TEXT FOR ANALYSIS:
The modern world relies on energy; to run, to produce, to transport – the list is endless. Around the world, different organisations and countries are competing to find the most energy-efficient, environmentally-friendly and abundantly available sources of energy out there. One option which would tick all the boxes is energy created from waste (EfW); specifically, household waste. Things we throw out every day often end up in landfills or polluting the oceans. By putting waste to good use we can produce energy and save our planet simultaneously.
Though there are several organisations that take it upon themselves to collect household waste and convert it to energy in mass waste-to-energy plants but similar benefits can also be achieved on a domestic scale. Surprisingly, this can sometimes be more beneficial and below we will explore how and why.
Where does our waste go?
We stress on our children to not litter, and throw trash in the bin, but do we know where the contents of this bin end up? Even in developed countries, a major portion of waste is collected through garbage disposal and dumped in controlled landfills.
The reduce, reuse and recycle attempts may have lessened the impact by a fraction, but we can’t deny the problem of massive landfills. Around the world, a million plastic water bottles are bought every minute! Our global waste is expected to grow from 2 billion to an even horrifying 3.40 billion tonnes by 2050.

ENTRIES SHOWN:

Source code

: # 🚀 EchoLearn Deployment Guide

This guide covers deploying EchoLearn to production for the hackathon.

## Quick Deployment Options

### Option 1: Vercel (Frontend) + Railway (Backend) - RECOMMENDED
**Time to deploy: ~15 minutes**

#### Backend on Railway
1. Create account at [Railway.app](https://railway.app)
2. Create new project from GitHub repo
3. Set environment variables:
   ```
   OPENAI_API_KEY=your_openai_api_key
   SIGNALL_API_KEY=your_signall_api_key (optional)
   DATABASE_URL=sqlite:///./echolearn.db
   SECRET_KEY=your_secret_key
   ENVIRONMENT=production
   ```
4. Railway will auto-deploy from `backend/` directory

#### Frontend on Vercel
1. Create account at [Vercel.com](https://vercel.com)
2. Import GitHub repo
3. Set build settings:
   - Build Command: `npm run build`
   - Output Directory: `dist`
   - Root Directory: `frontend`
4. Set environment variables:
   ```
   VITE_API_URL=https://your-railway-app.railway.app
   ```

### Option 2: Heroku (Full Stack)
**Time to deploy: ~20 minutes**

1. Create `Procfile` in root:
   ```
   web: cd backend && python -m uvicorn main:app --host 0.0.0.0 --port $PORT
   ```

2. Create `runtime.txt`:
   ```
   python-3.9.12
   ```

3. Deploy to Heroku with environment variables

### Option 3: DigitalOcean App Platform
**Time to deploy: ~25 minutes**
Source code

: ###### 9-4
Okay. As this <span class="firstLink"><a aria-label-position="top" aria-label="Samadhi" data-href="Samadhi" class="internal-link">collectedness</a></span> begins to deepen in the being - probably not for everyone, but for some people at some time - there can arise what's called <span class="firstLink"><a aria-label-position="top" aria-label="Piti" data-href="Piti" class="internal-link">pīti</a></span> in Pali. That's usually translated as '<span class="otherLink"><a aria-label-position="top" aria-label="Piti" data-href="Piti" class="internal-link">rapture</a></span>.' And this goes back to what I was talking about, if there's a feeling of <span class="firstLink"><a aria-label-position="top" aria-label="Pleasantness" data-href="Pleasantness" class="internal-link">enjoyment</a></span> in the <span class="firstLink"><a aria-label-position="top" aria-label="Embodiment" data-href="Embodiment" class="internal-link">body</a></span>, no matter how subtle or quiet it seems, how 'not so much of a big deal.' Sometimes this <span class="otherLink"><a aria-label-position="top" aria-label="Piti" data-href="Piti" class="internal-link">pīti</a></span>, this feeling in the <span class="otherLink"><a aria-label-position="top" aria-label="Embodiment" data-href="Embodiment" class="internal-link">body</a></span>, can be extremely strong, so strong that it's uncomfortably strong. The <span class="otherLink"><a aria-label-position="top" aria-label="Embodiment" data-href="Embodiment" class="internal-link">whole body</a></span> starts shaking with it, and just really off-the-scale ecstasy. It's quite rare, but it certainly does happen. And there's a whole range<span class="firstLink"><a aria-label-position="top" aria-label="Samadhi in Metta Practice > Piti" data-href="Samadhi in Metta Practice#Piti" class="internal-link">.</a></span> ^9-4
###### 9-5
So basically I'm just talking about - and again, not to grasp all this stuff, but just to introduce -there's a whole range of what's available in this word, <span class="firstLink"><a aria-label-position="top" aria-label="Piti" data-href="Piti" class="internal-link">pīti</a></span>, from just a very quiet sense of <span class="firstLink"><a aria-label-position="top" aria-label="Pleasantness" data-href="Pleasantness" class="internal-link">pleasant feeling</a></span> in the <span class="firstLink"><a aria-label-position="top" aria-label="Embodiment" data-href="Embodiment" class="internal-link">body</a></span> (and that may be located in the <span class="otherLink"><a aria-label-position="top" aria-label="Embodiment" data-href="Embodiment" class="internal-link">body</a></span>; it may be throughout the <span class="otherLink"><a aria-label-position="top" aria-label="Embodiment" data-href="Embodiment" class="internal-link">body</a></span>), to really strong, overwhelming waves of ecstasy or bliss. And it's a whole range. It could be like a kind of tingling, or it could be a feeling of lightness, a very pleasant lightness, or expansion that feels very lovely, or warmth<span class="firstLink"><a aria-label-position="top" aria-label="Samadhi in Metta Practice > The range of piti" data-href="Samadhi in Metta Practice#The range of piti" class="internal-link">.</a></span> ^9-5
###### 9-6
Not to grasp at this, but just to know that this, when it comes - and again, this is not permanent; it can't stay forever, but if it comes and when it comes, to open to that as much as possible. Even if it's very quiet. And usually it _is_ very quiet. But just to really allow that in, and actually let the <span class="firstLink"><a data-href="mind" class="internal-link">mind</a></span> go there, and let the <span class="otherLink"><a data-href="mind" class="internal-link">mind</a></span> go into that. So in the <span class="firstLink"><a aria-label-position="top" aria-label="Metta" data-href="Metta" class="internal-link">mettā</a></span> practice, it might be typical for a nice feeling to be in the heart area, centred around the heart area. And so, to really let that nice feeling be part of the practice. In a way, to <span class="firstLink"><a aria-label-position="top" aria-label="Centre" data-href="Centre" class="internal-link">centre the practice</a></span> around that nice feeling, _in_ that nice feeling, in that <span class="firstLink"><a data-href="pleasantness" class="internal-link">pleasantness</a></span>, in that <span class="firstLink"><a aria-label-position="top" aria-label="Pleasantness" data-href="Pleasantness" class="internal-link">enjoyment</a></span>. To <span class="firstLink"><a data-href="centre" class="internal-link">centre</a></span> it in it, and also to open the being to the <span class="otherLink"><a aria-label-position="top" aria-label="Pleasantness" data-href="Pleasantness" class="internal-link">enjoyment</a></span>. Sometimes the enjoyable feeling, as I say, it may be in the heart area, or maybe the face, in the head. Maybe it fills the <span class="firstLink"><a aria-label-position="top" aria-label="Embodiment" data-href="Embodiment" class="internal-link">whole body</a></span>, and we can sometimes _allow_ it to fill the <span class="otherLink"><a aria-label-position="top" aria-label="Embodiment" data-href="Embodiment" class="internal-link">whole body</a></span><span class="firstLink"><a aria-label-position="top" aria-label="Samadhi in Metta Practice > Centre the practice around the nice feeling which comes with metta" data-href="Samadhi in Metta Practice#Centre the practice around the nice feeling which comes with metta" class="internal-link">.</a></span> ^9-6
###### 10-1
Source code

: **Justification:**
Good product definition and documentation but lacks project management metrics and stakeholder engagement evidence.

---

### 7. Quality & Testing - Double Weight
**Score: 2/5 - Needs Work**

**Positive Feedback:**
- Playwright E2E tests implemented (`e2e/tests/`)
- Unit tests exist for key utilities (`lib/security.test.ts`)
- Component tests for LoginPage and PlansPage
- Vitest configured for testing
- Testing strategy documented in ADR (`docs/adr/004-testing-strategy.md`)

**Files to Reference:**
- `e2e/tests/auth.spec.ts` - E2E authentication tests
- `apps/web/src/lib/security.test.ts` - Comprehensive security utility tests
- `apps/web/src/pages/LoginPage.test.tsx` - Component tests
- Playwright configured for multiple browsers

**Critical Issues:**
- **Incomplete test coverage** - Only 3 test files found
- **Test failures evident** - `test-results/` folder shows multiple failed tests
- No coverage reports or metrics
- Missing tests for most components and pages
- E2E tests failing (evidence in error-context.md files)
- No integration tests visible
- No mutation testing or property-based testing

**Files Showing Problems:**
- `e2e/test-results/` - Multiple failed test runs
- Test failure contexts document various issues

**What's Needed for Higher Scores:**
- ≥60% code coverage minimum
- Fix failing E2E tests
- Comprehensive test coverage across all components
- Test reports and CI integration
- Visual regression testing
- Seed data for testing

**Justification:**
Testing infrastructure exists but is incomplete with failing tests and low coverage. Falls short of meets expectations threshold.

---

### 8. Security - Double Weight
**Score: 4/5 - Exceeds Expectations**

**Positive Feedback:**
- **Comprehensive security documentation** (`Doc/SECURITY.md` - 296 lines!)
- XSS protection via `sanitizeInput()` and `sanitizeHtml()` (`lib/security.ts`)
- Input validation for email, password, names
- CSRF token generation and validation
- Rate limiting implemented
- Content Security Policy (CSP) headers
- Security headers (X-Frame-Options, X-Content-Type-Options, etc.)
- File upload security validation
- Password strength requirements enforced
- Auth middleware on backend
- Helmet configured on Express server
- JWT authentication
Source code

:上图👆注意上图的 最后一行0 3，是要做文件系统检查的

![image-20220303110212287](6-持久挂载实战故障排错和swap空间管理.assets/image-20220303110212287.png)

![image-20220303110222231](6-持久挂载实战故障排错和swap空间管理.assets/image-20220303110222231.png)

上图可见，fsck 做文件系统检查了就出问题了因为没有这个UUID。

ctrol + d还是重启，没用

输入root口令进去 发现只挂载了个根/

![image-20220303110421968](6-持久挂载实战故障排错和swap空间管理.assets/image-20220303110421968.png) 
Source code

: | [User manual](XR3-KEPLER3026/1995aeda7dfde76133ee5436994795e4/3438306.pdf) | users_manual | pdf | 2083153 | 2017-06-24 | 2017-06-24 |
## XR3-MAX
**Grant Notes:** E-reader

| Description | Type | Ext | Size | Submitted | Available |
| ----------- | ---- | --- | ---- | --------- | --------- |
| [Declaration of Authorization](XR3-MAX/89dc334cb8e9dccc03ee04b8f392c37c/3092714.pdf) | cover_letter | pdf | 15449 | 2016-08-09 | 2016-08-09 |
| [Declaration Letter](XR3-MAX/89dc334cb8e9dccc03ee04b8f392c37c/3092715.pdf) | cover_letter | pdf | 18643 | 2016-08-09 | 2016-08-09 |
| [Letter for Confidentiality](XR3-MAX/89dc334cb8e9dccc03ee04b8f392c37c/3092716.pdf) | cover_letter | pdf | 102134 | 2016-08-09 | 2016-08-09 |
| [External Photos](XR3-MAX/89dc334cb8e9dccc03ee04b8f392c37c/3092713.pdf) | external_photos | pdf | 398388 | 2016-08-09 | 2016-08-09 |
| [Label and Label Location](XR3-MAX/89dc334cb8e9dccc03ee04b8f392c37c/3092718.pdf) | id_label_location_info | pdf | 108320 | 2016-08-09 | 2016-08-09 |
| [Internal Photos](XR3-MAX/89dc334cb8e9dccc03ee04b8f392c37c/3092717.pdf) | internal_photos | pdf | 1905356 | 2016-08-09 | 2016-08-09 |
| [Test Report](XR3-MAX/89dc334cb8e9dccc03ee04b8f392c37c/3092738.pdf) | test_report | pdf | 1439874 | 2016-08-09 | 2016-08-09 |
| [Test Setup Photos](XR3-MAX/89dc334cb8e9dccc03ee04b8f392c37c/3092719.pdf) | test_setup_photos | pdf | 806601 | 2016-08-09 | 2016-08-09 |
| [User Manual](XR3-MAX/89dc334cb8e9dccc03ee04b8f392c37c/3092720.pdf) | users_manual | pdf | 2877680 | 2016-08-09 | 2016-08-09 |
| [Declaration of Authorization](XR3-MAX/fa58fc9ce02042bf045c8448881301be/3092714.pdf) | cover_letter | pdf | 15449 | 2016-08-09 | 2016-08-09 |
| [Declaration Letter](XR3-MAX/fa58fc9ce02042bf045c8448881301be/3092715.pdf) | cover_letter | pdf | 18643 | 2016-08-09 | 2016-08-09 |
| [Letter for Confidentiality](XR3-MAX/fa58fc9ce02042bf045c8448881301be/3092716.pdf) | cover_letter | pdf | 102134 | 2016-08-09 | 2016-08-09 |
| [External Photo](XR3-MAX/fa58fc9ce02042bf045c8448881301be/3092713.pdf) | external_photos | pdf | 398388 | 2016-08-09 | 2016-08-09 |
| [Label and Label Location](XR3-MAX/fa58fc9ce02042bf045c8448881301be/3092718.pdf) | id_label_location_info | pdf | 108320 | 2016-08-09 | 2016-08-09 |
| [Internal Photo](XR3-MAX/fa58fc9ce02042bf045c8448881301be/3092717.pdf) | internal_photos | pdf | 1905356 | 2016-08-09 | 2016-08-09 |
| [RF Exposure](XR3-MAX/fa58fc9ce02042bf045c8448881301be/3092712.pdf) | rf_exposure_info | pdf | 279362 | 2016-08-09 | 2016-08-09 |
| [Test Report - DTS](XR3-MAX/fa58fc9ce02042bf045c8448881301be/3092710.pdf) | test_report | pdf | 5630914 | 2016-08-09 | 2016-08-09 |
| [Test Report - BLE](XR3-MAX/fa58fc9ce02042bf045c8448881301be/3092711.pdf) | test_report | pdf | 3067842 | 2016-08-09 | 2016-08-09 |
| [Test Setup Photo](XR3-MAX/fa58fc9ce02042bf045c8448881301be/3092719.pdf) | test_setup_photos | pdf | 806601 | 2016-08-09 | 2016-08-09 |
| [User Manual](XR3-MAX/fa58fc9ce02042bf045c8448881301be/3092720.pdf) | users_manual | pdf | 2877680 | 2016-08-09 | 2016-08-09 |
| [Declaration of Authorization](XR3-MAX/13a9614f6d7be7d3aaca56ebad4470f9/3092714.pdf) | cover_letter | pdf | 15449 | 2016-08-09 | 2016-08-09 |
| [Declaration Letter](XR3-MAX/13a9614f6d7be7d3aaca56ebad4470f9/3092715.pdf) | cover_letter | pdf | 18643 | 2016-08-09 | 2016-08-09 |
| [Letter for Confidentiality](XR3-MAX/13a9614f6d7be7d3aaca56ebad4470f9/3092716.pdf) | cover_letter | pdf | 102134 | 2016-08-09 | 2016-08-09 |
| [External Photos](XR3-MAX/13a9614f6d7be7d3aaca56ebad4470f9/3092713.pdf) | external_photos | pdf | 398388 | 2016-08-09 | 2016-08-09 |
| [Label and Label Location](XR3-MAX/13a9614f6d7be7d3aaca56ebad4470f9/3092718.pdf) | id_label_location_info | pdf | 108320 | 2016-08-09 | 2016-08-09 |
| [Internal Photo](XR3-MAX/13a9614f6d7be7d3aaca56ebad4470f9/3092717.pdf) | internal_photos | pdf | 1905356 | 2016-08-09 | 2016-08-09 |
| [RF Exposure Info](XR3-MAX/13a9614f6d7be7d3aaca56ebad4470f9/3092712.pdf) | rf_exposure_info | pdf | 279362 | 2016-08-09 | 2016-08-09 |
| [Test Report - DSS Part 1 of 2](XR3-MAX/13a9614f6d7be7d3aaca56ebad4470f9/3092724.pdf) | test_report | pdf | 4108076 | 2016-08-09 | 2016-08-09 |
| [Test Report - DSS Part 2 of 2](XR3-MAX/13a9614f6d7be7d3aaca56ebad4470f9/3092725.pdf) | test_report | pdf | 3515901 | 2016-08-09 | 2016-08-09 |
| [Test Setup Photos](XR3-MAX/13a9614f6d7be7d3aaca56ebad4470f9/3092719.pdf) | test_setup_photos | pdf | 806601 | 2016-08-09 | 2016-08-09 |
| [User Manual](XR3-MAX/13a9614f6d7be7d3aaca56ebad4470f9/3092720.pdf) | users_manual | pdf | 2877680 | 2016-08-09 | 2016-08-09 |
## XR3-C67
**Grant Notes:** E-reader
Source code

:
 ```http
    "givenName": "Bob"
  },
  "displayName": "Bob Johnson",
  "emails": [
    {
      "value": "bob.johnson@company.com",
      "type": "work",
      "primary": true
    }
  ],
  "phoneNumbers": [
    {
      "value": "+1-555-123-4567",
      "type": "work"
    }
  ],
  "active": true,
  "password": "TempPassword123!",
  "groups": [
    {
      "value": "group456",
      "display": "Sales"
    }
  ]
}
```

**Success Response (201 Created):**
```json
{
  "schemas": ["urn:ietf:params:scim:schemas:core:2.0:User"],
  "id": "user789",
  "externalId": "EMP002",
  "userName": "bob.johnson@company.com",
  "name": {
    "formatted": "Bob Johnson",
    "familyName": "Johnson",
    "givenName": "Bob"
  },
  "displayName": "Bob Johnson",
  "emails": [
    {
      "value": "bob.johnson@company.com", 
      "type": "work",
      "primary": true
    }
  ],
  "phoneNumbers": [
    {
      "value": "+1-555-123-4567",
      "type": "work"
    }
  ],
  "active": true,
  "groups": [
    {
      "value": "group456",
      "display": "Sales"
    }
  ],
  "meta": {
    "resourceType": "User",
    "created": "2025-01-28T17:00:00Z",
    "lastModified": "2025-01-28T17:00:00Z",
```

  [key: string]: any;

ACTIVITIES:
(a) Could you edit the passage on energy from household waste, starting with "Where does our" and going on through "tonnes by 2050.", so that "landfills" is replaced by "dump sites"?
(b) Can you write the next part of the passage on energy from household waste, picking up after its final sentence?

ACTIVITY ANSWERS:
(a)
Where does our waste go?
We stress on our children to not litter, and throw trash in the bin, but do we know where the contents of this bin end up? Even in developed countries, a major portion of waste is collected through garbage disposal and dumped in controlled dump sites.
The reduce, reuse and recycle attempts may have lessened the impact by a fraction, but we can’t deny the problem of massive dump sites. Around the world, a million plastic water bottles are bought every minute! Our global waste is expected to grow from 2 billion to an even horrifying 3.40 billion tonnes by 2050.

(b)
The collection process uses heavy garbage disposal trucks that produce a large amount of harmful emissions every day. This may seem normal and harmless but when you consider the number of miles these loaded trucks travel every single day, 365 days a year – it’s easy to see that they create a major portion of the air pollution. Waste-to-energy plants may also use transportation to gather waste but even this disadvantage can be avoided by recreating the process at a household level.
In addition to air pollution, the trash also causes land pollution. Firstly, a large amount of land is required to store all the trash. The trash then takes many years to break down in these sites. By using waste as an energy source, we can create a sustainable use for it.
Gasification of Food Waste
The gasification process happens when carbonaceous substances are converted into carbon dioxide, carbon monoxide and a small amount of hydrogen at a high temperature in the presence of oxygen, which produces synthesis gas. Using this method, leftover food waste can be turned into gas, which can then be used for a number of purposes ranging from cooking to heating.
It’s even possible to produce your own biofuels using food waste at home. This method is better suited to warmer, tropical climates to aid the production of gas. These biofuels are much less toxic than fossil fuels and give off 75% less harmful emissions when used.
Used Oil as Car Fuel
Fuel prices have been on a steady soar upwards no matter what country you consider. This is because fossil fuels are a limited source, yet their demand just keeps growing. This has led to a number of cheaper and subsequently greener alternatives gaining popularity. These greener energy sources range from solar power, to wind energy to electric power.
One very simple alternative is to power your diesel cars with correctly treated leftover and used vegetable oil. Despite being a sustainable repurpose for oil that would’ve otherwise been discarded, it’s not really any better than diesel as far as the harmful emissions are concerned. Nonetheless, these vegetable based oils cancel out the carbon they emit due to it being absorbed by the plants as they’re growing.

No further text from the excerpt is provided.